§ Prompt:
Reproduce the part that opens with the first line of the entries and closes with the line containing "OCR engine na i", with "Anlaşma" changed to "Sözleşme" and nothing else altered.

§ Data excerpts:
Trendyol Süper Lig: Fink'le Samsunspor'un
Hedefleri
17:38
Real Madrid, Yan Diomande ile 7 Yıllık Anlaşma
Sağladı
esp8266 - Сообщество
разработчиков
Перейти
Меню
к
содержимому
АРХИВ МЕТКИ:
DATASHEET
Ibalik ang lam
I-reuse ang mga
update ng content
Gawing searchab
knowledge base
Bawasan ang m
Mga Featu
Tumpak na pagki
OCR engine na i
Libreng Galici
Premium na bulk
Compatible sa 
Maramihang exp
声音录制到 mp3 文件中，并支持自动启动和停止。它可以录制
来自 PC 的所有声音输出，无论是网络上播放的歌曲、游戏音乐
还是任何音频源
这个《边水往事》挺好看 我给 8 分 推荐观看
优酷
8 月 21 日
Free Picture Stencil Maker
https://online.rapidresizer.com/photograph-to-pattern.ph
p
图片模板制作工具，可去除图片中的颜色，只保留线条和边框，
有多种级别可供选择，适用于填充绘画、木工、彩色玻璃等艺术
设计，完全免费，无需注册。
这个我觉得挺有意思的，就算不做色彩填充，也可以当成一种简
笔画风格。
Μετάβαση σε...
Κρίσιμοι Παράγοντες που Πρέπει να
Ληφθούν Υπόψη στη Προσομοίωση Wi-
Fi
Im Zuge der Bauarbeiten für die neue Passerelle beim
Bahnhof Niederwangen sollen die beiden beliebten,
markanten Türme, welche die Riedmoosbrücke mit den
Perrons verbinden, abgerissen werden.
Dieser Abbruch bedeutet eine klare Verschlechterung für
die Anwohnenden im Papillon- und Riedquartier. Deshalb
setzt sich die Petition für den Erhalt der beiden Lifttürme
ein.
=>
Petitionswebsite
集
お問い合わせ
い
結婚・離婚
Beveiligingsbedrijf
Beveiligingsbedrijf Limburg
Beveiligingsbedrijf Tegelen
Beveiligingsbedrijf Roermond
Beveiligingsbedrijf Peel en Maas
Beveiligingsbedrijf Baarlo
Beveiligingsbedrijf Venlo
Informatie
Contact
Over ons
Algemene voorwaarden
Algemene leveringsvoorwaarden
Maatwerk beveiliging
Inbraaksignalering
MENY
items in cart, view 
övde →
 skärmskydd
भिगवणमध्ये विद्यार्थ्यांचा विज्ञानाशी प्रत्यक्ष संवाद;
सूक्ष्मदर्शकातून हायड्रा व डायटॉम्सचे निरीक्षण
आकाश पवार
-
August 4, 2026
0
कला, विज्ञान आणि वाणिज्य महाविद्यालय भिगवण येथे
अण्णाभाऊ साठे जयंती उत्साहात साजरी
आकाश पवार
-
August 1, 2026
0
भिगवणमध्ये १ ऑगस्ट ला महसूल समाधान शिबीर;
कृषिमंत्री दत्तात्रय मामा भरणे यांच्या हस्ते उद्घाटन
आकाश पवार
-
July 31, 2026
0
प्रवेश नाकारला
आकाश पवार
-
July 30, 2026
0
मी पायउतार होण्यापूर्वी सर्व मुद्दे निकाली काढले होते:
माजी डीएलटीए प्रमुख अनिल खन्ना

§ Expected output:
Trendyol Süper Lig: Fink'le Samsunspor'un
Hedefleri
17:38
Real Madrid, Yan Diomande ile 7 Yıllık Sözleşme
Sağladı
esp8266 - Сообщество
разработчиков
Перейти
Меню
к
содержимому
АРХИВ МЕТКИ:
DATASHEET
Ibalik ang lam
I-reuse ang mga
update ng content
Gawing searchab
knowledge base
Bawasan ang m
Mga Featu
Tumpak na pagki
OCR engine na i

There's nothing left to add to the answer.